Michael Xenos, Assistant Professor of Communication Arts, examines the effects of the context and content of political communication on the quality of democratic deliberation, public opinion, and civic engagement. He is particularly interested in how different aspects of the political information environments surrounding campaigns and elections relate to the processes by which citizens arrive at voting decisions, and also has interests in political communication and public sphere processes outside of the electoral setting.
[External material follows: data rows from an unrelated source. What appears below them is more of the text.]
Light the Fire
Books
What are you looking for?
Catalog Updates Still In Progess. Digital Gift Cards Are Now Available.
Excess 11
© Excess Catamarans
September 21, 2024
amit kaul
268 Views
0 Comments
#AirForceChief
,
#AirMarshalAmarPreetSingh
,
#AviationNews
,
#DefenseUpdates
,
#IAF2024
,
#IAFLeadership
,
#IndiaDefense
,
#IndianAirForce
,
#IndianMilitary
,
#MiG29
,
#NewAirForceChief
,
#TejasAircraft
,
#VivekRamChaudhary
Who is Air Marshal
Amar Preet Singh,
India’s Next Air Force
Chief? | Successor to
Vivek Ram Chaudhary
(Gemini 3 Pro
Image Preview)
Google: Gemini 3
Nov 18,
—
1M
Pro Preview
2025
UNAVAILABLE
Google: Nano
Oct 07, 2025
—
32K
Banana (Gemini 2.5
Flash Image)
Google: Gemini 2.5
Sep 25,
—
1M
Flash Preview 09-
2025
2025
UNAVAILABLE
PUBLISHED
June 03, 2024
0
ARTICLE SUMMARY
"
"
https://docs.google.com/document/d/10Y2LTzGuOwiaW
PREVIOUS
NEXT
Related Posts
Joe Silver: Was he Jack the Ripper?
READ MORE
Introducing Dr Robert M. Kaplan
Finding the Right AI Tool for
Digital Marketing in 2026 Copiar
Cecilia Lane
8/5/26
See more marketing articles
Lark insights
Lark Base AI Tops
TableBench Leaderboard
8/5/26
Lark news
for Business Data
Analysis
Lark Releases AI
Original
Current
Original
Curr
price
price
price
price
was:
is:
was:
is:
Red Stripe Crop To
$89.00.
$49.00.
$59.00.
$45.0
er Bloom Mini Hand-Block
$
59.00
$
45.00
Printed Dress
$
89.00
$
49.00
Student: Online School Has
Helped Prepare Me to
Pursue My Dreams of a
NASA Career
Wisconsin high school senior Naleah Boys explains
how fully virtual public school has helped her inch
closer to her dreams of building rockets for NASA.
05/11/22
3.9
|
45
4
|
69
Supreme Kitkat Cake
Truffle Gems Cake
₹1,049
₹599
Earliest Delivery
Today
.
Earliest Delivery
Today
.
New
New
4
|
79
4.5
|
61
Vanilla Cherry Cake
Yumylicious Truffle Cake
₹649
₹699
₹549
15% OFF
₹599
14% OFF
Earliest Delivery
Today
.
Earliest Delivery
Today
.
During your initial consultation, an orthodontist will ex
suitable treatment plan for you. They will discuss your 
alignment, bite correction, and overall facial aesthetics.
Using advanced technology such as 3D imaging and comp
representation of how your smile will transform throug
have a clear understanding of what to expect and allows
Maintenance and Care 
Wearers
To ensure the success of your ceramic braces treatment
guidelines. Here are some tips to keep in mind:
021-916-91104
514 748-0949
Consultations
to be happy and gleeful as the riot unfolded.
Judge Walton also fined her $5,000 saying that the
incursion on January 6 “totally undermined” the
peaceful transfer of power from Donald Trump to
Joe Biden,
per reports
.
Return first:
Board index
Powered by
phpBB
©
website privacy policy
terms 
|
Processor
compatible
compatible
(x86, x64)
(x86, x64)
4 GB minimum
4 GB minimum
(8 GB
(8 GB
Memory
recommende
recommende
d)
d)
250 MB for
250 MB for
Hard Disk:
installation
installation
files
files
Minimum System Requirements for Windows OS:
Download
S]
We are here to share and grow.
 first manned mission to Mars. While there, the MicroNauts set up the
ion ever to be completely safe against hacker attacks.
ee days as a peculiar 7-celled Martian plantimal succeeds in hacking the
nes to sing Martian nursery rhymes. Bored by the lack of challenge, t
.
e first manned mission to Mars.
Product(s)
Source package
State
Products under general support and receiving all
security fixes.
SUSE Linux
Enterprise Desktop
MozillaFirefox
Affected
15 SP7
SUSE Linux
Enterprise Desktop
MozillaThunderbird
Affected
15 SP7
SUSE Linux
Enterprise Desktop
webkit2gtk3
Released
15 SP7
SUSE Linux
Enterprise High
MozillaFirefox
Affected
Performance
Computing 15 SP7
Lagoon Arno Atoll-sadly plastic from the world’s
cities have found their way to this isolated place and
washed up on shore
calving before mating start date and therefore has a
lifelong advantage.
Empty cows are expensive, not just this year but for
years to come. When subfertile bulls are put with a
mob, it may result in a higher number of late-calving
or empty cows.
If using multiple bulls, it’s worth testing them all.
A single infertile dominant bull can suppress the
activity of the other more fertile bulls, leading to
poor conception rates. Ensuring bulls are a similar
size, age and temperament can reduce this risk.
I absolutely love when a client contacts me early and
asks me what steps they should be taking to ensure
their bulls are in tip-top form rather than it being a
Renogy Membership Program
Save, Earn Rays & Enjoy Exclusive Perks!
Some of his recent projects have explored how factors such as campaign intensity, negative campaigning, new communication technologies, and new sources of political information like late-night comedy, enable or constrain democratic citizenship.
Life Sciences Communication:
Albert C. Gunther, Professor of Life Sciences Communication, studies several areas related to the mass media audience. One of these, the hostile media effect, concerns partisans’ perceptual biases in processing news content. Another, the influence-of-presumed-influence hypothesis, focuses on audience perceptions of media influence on others and the consequences of those perceptions. Gunther also works on media coverage of public health issues. Much of Gunther’s research is set in the context of science- and health-related controversies, such as adolescent tobacco use, genetically modified foods and the use of primates in lab research. He publishes regularly in major communication journals and his research is funded by the NIH, Robert Wood Johnson Foundation, USDA and other sources.
Hernando Rojas, Assistant Professor of Life Sciences Communication, studies how mass media and political conversations result in political attitudes and behaviors, paying particular attention to new technologies and societies in conflict. Ongoing research projects include: (a) the study of communicative rationality in the context of societies experiencing crises of action coordination (The first of a series of international studies collecting survey data at the national level is underway in Colombia, in the context of their 2006 general elections); (b) an assessment of emerging online journalism practices under the rubric of citizen journalism both in the US and abroad. His teaching revolves around the political and societal consequences of new communication technologies.